Large language models have driven significant progress in natural language processing, but their deployment requires substantial compute and memory resources. As models scale, compression techniques become essential for balancing model quality with computational efficiency. Structured pruning, which removes less critical components of the model, is a promising strategy for reducing complexity. However, one-shot pruning often results in significant quality degradation, particularly in tasks requiring multi-step reasoning. To recover lost quality, supervised fine-tuning (SFT) is commonly applied, but it can lead to catastrophic forgetting by shifting the model's learned data distribution.

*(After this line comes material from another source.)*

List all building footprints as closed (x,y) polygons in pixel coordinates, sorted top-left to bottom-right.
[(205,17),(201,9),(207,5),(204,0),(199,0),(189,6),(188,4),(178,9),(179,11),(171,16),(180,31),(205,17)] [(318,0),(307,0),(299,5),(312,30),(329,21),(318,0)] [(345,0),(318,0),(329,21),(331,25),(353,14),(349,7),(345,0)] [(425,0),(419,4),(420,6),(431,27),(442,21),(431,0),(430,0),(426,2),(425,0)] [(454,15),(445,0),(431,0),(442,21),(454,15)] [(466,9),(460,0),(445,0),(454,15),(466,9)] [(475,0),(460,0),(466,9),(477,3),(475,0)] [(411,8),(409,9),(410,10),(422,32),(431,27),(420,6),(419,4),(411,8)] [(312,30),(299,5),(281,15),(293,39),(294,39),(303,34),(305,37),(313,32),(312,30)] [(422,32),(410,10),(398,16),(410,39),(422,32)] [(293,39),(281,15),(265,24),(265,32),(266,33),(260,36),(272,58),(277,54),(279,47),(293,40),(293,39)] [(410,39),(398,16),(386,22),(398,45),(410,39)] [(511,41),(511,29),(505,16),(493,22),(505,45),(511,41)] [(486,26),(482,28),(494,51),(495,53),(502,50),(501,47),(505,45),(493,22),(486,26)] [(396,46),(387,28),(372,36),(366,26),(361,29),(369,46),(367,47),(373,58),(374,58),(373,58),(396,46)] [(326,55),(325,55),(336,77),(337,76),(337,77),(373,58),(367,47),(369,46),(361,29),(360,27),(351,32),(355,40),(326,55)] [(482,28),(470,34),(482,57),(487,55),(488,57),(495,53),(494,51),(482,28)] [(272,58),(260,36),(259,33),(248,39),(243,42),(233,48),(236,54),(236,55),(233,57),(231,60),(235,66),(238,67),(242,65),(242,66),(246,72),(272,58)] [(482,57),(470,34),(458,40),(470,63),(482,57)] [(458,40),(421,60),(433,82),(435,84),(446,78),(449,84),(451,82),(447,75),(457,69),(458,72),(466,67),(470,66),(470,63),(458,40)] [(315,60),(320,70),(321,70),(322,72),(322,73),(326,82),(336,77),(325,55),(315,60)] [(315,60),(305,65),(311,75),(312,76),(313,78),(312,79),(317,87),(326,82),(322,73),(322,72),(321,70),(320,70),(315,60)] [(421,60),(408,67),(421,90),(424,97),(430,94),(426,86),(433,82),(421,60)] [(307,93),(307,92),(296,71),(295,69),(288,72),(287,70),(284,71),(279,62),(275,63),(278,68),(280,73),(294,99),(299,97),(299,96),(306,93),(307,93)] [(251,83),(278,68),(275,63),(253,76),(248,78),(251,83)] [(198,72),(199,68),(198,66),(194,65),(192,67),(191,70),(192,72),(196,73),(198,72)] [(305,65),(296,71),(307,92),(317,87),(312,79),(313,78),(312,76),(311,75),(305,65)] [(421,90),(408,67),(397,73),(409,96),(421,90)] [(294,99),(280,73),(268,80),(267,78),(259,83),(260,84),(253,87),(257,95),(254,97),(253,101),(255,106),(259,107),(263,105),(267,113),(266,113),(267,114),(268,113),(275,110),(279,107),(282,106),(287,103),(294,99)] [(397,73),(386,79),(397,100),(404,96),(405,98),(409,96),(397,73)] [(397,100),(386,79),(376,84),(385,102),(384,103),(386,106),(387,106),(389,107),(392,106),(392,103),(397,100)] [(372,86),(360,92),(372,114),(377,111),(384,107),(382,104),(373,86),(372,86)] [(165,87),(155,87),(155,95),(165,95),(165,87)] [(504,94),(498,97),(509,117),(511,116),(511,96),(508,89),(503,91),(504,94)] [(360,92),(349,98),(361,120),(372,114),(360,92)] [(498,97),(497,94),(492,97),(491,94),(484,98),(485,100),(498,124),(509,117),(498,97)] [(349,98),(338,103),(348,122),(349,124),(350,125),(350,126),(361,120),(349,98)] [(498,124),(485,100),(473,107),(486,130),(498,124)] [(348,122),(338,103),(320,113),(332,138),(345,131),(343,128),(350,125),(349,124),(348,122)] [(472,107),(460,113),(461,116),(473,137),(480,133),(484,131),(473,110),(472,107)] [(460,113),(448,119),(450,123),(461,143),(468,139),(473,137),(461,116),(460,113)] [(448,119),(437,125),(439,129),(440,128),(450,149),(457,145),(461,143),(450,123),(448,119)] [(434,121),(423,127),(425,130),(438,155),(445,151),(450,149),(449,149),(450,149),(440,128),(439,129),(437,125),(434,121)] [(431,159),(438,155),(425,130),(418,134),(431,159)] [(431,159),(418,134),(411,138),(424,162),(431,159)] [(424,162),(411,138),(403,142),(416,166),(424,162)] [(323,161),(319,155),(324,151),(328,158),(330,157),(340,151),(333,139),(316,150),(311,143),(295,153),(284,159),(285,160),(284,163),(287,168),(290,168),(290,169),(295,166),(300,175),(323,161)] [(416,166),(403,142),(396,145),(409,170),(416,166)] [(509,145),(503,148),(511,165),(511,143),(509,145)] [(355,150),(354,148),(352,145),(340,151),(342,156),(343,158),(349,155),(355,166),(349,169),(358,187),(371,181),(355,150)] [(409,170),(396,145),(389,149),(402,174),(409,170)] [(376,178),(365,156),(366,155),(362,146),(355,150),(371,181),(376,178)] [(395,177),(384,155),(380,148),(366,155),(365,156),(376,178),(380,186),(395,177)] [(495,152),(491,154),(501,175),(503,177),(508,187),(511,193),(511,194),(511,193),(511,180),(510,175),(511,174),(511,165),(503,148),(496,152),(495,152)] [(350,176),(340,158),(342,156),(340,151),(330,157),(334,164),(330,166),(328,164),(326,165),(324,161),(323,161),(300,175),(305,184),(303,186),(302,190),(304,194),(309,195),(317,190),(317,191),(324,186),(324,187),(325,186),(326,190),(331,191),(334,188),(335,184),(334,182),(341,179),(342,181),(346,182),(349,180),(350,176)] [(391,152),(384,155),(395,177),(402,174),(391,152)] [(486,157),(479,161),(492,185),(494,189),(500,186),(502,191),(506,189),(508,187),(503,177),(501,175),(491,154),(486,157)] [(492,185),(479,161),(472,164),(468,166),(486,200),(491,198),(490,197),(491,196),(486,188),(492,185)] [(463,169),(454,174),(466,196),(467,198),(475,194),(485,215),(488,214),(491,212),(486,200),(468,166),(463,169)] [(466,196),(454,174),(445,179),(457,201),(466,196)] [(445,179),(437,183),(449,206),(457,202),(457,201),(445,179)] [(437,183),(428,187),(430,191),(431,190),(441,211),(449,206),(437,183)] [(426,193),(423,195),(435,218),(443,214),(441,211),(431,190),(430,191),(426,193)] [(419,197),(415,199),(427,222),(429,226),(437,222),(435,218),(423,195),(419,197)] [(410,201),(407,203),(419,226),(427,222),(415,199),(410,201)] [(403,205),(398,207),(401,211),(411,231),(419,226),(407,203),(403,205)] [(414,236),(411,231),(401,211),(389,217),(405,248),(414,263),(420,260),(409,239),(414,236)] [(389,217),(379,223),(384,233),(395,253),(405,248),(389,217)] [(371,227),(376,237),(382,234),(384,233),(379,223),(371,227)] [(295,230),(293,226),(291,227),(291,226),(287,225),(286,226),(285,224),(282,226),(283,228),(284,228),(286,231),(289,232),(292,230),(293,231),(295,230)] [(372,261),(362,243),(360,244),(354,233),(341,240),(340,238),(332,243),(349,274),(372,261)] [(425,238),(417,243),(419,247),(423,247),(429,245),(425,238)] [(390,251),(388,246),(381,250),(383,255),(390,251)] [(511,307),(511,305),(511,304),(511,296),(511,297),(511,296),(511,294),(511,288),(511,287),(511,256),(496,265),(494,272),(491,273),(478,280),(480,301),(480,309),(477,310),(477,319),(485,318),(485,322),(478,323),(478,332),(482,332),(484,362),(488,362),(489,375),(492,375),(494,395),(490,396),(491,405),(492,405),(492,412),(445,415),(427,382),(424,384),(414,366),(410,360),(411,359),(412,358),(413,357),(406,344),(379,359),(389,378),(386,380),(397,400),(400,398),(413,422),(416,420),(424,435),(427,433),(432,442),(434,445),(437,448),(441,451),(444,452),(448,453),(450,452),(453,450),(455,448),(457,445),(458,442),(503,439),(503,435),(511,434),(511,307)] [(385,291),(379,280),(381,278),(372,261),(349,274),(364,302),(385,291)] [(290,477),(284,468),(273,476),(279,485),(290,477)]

Therefore, addressing the degradation from both pruning and SFT is essential to preserve the original model's quality. In this work, we utilize self-data distilled fine-tuning to address these challenges. Our approach leverages the original, unpruned model to generate a distilled dataset that preserves semantic richness and mitigates catastrophic forgetting by maintaining alignment with the base model's knowledge. Empirically, we demonstrate that self-data distillation consistently outperforms standard SFT, improving average accuracy by up to 8% on the HuggingFace OpenLLM Leaderboard v1. Specifically, when pruning six decoder blocks on Llama3.1-8B Instruct (i.e., 32 to 26 layers, reducing the model size from 8.03B to 6.72B parameters), our method retains 91.2% of the original model's accuracy compared to 81.7% with SFT, while reducing real-world FLOPs by 16.3%. Furthermore, combining self-data distilled models through model merging yields enhanced quality retention. Additionally, leveraging these pruned models in speculative decoding increases token acceptance rates, thereby improving inference efficiency in applied settings.

Paper Structure

This paper contains 37 sections, 7 equations, 4 figures, 8 tables, 1 algorithm.

Figures (4)

  • Figure 1: Average quality recovery (%) of pruned Llama3.1-8B Instruct models relative to the unpruned baseline, across varying prune block sizes on the HuggingFace OpenLLM Leaderboard v1. The plot compares no fine-tuning, supervised fine-tuning, and self-data distilled fine-tuning using the OpenMathInstruct dataset. While model quality declines with prune block sizes, self-data distillation consistently achieves superior recovery.
  • Figure 2: Quality of pruned Llama3.1-8B Instruct models across various datasets and pruning block sizes. The plots show average accuracy across MMLU, GSM8k, ARC-C tasks for GSM8k, OpenMathInstruct, Dolly, and Alpaca under three strategies: Self-Data FT, SFT, and No FT. Self-Data FT consistently outperforms SFT and No FT, with the largest gains using OpenMathInstruct (50k).
  • Figure 3: Comparison of Llama3.1-8B Instruct using (left) angular cosine and (right) block influence (BI) score metrics. Both metrics highlight inherent redundancy in the middle layers of Llama3.1-8B Instruct, suggesting that these layers can be pruned with minimal impact on overall model quality.
  • Figure 4: Distribution of embedding similarities on GSM8k test dataset. We present the distribution of embedding similarities after fine-tuning a structurally pruned variant of the Llama3.1-8B Instruct model on 50k samples of OpenMathInstruct. We compute the cosine similarity between the sentence embeddings of the pruned models and those generated by the original Llama3.1-8B Instruct model. The plots show: (left) 28 decoder layers (prune block size = 4), (center) 26 decoder layers (prune block size = 6), and (right) 24 decoder layers (prune block size = 8). Self-Data Distilled Fine-Tuning (Self-Data FT) achieves higher similarity to the original baseline model, indicating a reduced distribution shift compared to Supervised Fine-Tuning (SFT).